(The Hill) — Sen. Raphael Warnock (D-Ga.) and his Republican challenger, former NFL player Herschel Walker, are deadlocked in the Senate race in Georgia, while Gov. Brian Kemp (R) is leading his Democratic rival, Stacey Abrams, according to a new poll.
The poll from Easter Carolina University’s Center for Survey Research found Warnock and Walker tied at 46 percent, while only 6 percent of voters remain undecided.
Among Black voters, Warnock has a significant edge. Eighty-three percent said they support the Democratic incumbent, compared to only 7 percent who are backing Walker. When it comes to white voters, however, Walker has the advantage. Sixty-five percent support him, while 29 percent support Warnock.
The Senate race in Georgia is among the most competitive in the country and could very well determine which party controls the upper chamber next year.

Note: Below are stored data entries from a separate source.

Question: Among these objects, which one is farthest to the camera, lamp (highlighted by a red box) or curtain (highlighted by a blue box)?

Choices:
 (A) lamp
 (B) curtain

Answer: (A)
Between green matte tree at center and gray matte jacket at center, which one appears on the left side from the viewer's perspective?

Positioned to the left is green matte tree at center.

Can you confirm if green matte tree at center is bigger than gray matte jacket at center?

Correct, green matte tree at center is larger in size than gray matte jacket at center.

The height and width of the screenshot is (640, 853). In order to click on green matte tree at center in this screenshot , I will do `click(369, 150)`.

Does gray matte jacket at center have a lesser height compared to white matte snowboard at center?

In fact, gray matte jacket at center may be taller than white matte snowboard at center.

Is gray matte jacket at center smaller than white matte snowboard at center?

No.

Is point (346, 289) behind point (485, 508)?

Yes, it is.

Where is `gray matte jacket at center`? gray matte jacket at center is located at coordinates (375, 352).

Warnock, who was elected last year in a hotly contested runoff, is vying for his first full term in the Senate. But unlike his last campaign, he’s now running in a significantly tougher political environment for Democrats; President Biden’s approval rating is underwater, inflation is on the rise and gas prices have reached an average of $5 a gallon nationally.
Walker, meanwhile, clinched the Republican Senate nomination last month and is heading into the general election with the support of former President Trump. While Democrats argue that Walker is a damaged candidate with no political experience and a tumultuous personal history, he also has broad name recognition in Georgia and a favorable political environment to run in.
In the race for governor, Kemp has a 5-point advantage over Abrams, scoring 50 percent of the vote to her 45 percent, according to the poll.
The poll suggests that Kemp, who overcame a Trump-backed primary challenge last month, has the advantage heading into his general election campaign against Abrams, a superstar among Democrats nationally and the party’s 2018 nominee for Georgia governor.
Abrams came close to beating Kemp in 2018, losing the general election by fewer than 55,000 votes.
But like Warnock, Abrams is heading into her general election bid facing a far less favorable political landscape than she did the last time she was on the ballot. While Kemp faced opposition in the primary, he easily won renomination last month and remains deeply popular among Georgia conservatives.
The poll surveyed 868 registered voters in Georgia from June 6 to 9. It has a credibility interval — similar to a poll’s margin of error — of 3.9 percentage points.